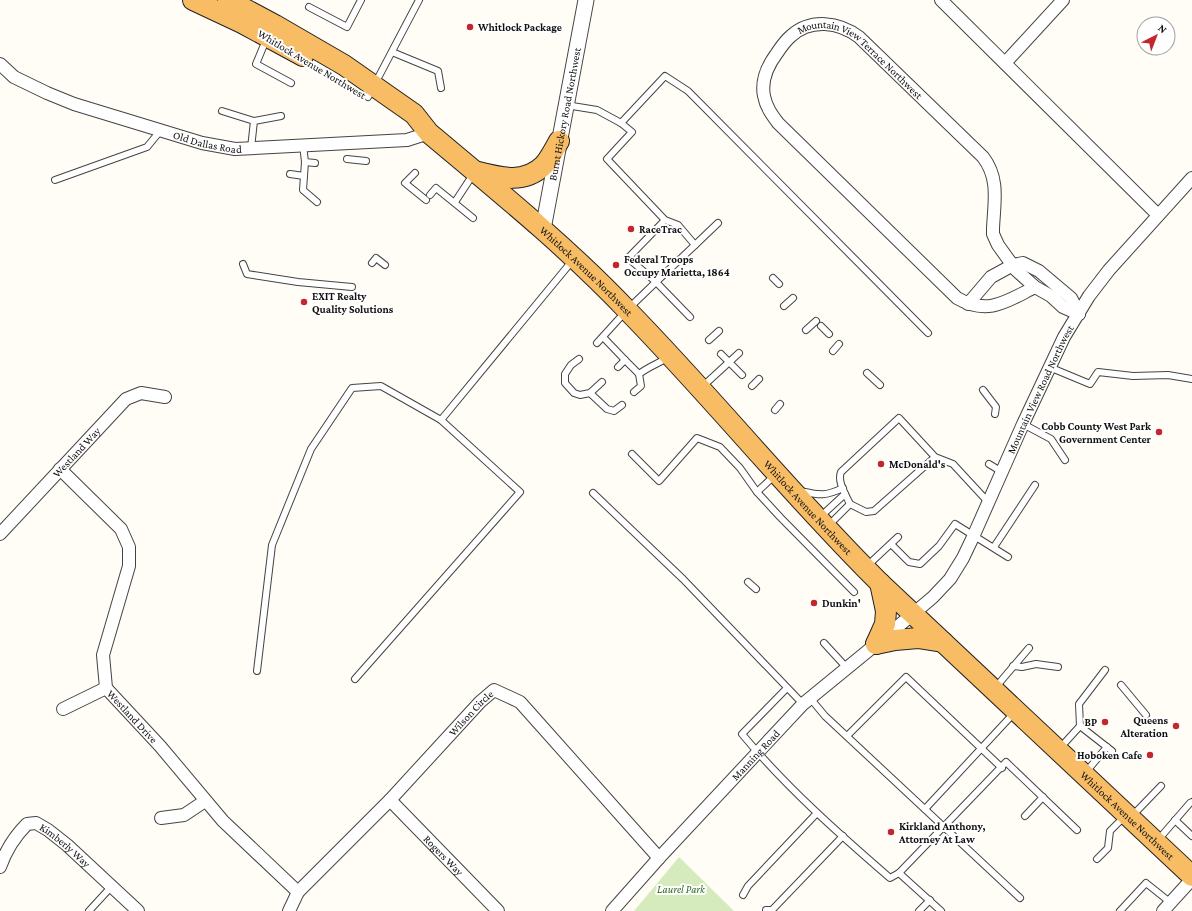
<svg xmlns="http://www.w3.org/2000/svg" width="1192" height="911" font-family="'Crimson Pro',serif">
	<rect width="100%" height="100%" fill="#fffdf5"/>
	<polygon fill="#d5ebbd" points="679,857 734,911 634,911"/>
	<g fill="none" stroke-linecap="round" stroke-linejoin="round">
		<defs>
			<g id="service">
				<polyline points="309,7 347,27 361,0"/>
				<polyline points="266,40 256,64 291,83"/>
				<polyline points="392,52 438,71 441,88"/>
				<polyline points="368,97 419,0"/>
				<polyline points="566,105 597,110 621,123 632,132 607,159 665,220 678,225 695,245 656,282 628,258 665,220"/>
				<polyline points="222,111 254,121"/>
				<polyline points="621,123 665,76 688,91 928,333"/>
				<polyline points="303,145 305,162 315,163"/>
				<polyline points="251,148 254,121 281,116"/>
				<polyline points="347,159 366,161"/>
				<polyline points="305,162 303,190 317,202"/>
				<polyline points="415,173 405,183 426,200"/>
				<polyline points="290,174 304,176"/>
				<polyline points="55,180 147,147 161,130"/>
				<polyline points="430,195 436,188 473,218"/>
				<polyline points="455,202 474,173"/>
				<polyline points="695,245 718,223"/>
				<polyline points="372,263 376,258 385,265"/>
				<polyline points="243,264 247,274 298,282 352,287"/>
				<polyline points="773,278 779,284"/>
				<polyline points="784,306 793,298"/>
				<polyline points="821,326 829,334"/>
				<polyline points="806,330 816,321"/>
				<polyline points="603,337 625,360"/>
				<polyline points="709,340 719,331"/>
				<polyline points="597,343 627,310 656,282 690,317"/>
				<polyline points="833,351 839,344"/>
				<polyline points="721,354 742,375"/>
				<polyline points="579,359 571,365 565,374 565,383 574,393 580,395 590,393 602,382"/>
				<polyline points="618,367 625,360 639,374 641,386 634,392"/>
				<polyline points="1049,367 1090,384 1098,372 1133,376 1168,375 1192,379"/>
				<polyline points="867,373 880,385"/>
				<path d="M639,374C648,367 659,363 669,357"/>
				<polyline points="752,386 759,379"/>
				<polyline points="702,387 739,353"/>
				<polyline points="983,390 996,407 995,414"/>
				<polyline points="590,393 607,409 614,411 622,405"/>
				<polyline points="775,410 780,404"/>
				<polyline points="1023,424 1051,439 1065,460"/>
				<polyline points="632,454 659,481 697,438 720,447 740,468 757,492 780,517 854,592"/>
				<path d="M935,457L874,511L866,512L850,504C846,495 837,482 841,472L899,418L935,457L953,464L989,503"/>
				<polyline points="989,464 1002,472"/>
				<path d="M800,491C819,495 824,497 843,488"/>
				<polyline points="757,492 775,475"/>
				<polyline points="593,493 683,579 803,704"/>
				<polyline points="820,517 845,494"/>
				<polyline points="828,526 850,504"/>
				<polyline points="891,544 909,562 920,564 939,546 955,524 1008,557"/>
				<polyline points="994,547 1035,485"/>
				<polyline points="867,566 898,537"/>
				<polyline points="748,582 756,589"/>
				<polyline points="824,643 846,667"/>
				<polyline points="1013,666 1022,667 1036,664 1058,667"/>
				<polyline points="257,671 272,545 311,449 352,388 381,386 441,420 573,260"/>
				<polyline points="355,679 520,492 441,420"/>
				<polyline points="1121,685 1146,715"/>
				<path d="M787,688L742,734C786,787 838,833 890,878L899,873L1006,762L1077,830"/>
				<polyline points="995,688 1029,648"/>
				<polyline points="810,698 825,716 1020,898"/>
				<polyline points="1080,726 1112,751"/>
				<polyline points="847,736 906,677 1002,768"/>
				<polyline points="1060,748 1080,726 1079,704 1105,670"/>
				<polyline points="1086,772 1107,747"/>
				<polyline points="925,809 1015,712"/>
				<polyline points="1025,816 1043,797"/>
				<polyline points="1132,816 1161,786"/>
				<polyline points="1175,820 1192,836"/>
				<polyline points="1158,840 1190,803 1192,802"/>
				<polyline points="1097,859 1108,848 1110,831 1125,816"/>
				<polyline points="899,873 941,911"/>
				<polyline points="743,895 748,886 817,813"/>
				<polyline points="766,910 772,910 843,836"/>
				<polyline points="89,911 112,886"/>
				<polyline points="919,911 930,900"/>
				<polyline points="1120,911 1146,883 1171,903"/>
			</g>
			<g id="minor">
				<polyline points="941,0 1158,215"/>
				<polyline points="1005,63 1063,0"/>
				<path id="s1" d="M0,64L14,77L47,93L74,104L202,143L235,149L407,140L429,133"/>
				<path id="s2" d="M1035,287C1007,301 988,316 957,298L778,123C772,115 766,107 764,96C761,81 768,65 777,53C781,47 785,41 791,36C811,18 839,22 859,37L983,157C1000,179 994,203 993,229V234L998,245L1016,270L1035,287L1051,296L1063,307L1079,314"/>
				<polyline points="968,304 991,277 1013,265 1023,263 1039,271 1071,298 1079,314"/>
				<path id="s3" d="M60,469L121,529L129,547V566L103,655L106,688L160,746L223,821L298,892"/>
				<path id="s4" d="M0,534L126,399L141,393L165,397"/>
				<polyline points="63,709 106,688"/>
				<path id="s5" d="M390,800L498,911"/>
				<polyline points="161,818 184,815 205,801"/>
				<path id="s6" d="M0,867C6,850 14,837 27,824L36,823L48,830L67,845L138,911"/>
				<path id="s7" d="M289,911L298,892L390,800L480,702L494,690L520,702L659,858"/>
				<path id="s8" d="M612,911L659,858L803,704L913,614L933,597L950,579L963,558L973,537L1023,424L1064,337L1089,296L1109,270L1192,178"/>
				<polyline points="1163,911 1192,879"/>
			</g>
			<g id="tertiary">
				<path id="s9" d="M543,229L586,0"/>
			</g>
			<g id="trunk">
				<polyline points="193,0 242,23 303,56"/>
				<path id="s10" d="M228,0L275,25L344,65L414,114L429,133C497,190 566,246 627,310C714,399 792,496 880,583L1192,876"/>
				<path d="M478,172C501,178 525,184 544,165C550,158 555,148 559,141"/>
				<polyline points="876,644 895,640 918,638 943,642"/>
				<polyline points="876,644 885,624 886,611 880,583"/>
			</g>
		</defs>
		<use href="#service" stroke="#444" stroke-width="8"/>
		<use href="#minor" stroke="#444" stroke-width="14"/>
		<use href="#tertiary" stroke="#444" stroke-width="17"/>
		<use href="#trunk" stroke="#222" stroke-width="22"/>
		<use href="#service" stroke="#fff" stroke-width="6"/>
		<use href="#minor" stroke="#fff" stroke-width="12"/>
		<use href="#tertiary" stroke="#fff" stroke-width="15"/>
		<use href="#trunk" stroke="#f7bc64" stroke-width="20"/>
	</g>
	<g fill="#c4262e" stroke="#fff" stroke-width="1.5">
		<circle cx="470" cy="27" r="4"/>
		<circle cx="631" cy="229" r="4"/>
		<circle cx="616" cy="265" r="4"/>
		<circle cx="304" cy="302" r="4"/>
		<circle cx="1159" cy="432" r="4"/>
		<circle cx="881" cy="464" r="4"/>
		<circle cx="814" cy="603" r="4"/>
		<circle cx="1105" cy="722" r="4"/>
		<circle cx="1176" cy="726" r="4"/>
		<circle cx="1150" cy="755" r="4"/>
		<circle cx="891" cy="832" r="4"/>
	</g>
	<g text-anchor="middle" stroke-width="4" stroke-linejoin="round" paint-order="stroke">
		<g font-size="11" font-weight="bold" fill="#111" stroke="#fff" text-anchor="start">
			<text x="478" y="31">Whitlock Package</text>
			<text x="639" y="233">RaceTrac</text>
			<text x="624" y="263">Federal Troops<tspan x="624" dy="13">Occupy Marietta, 1864</tspan></text>
			<text x="312" y="300">EXIT Realty<tspan x="312" dy="13">Quality Solutions</tspan></text>
			<text x="1151" y="430" text-anchor="end">Cobb County West Park<tspan x="1151" dy="13">Government Center</tspan></text>
			<text x="889" y="468">McDonald's</text>
			<text x="822" y="607">Dunkin'</text>
			<text x="1168" y="724" text-anchor="end">Queens<tspan x="1168" dy="13">Alteration</tspan></text>
			<text x="1097" y="726" text-anchor="end">BP</text>
			<text x="1142" y="759" text-anchor="end">Hoboken Cafe</text>
			<text x="899" y="830">Kirkland Anthony,<tspan x="899" dy="13">Attorney At Law</tspan></text>
		</g>
		<g font-size="11" fill="#111" stroke="#fff">
			<text transform="translate(312 64) rotate(31)" y="4">Whitlock Avenue Northwest</text>
			<text dy="4" stroke="none"><textPath href="#s2" startOffset="517">Mountain View Terrace Northwest</textPath></text>
			<text dy="4" stroke="none"><textPath href="#s9" startOffset="117">Burnt Hickory Road Northwest</textPath></text>
			<text dy="4" stroke="none"><textPath href="#s1" startOffset="224">Old Dallas Road</textPath></text>
			<text dy="4" stroke="none"><textPath href="#s10" startOffset="452">Whitlock Avenue Northwest</textPath></text>
			<text dy="4" stroke="none"><textPath href="#s8" startOffset="685">Mountain View Road Northwest</textPath></text>
			<text dy="4" stroke="none"><textPath href="#s4" startOffset="112">Westland Way</textPath></text>
			<text dy="4" stroke="none"><textPath href="#s10" startOffset="776">Whitlock Avenue Northwest</textPath></text>
			<text dy="4" stroke="none"><textPath href="#s7" startOffset="270">Wilson Circle</textPath></text>
			<text dy="4" stroke="none"><textPath href="#s3" startOffset="289">Westland Drive</textPath></text>
			<text dy="4" stroke="none"><textPath href="#s8" startOffset="212">Manning Road</textPath></text>
			<text dy="4" stroke="none"><textPath href="#s10" startOffset="1220">Whitlock Avenue Northwest</textPath></text>
			<text dy="4" stroke="none"><textPath href="#s6" startOffset="97">Kimberly Way</textPath></text>
			<text dy="4" stroke="none"><textPath href="#s5" startOffset="77">Rogers Way</textPath></text>
		</g>
		<g font-size="11" font-style="italic" fill="#2f6b1f" stroke="#fff">
			<text x="681" y="893">Laurel Park</text>
		</g>
	</g>
	<g transform="translate(1156 36) rotate(42)"><circle r="19" fill="#ffffff" stroke="#a0a0a0"/>
	<path d="M0-3L7 15L0 10L-7 15Z" fill="#c4262e"/>
	<text y="-6" font-size="11" font-weight="bold" text-anchor="middle" fill="#111111">N</text>
	</g>
</svg>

***

**What needs to be done:** Look through the entries above, and wherever a line holds the word "Mountain", copy it.

**Completed task:**
			<text dy="4" stroke="none"><textPath href="#s2" startOffset="517">Mountain View Terrace Northwest</textPath></text>
			<text dy="4" stroke="none"><textPath href="#s8" startOffset="685">Mountain View Road Northwest</textPath></text>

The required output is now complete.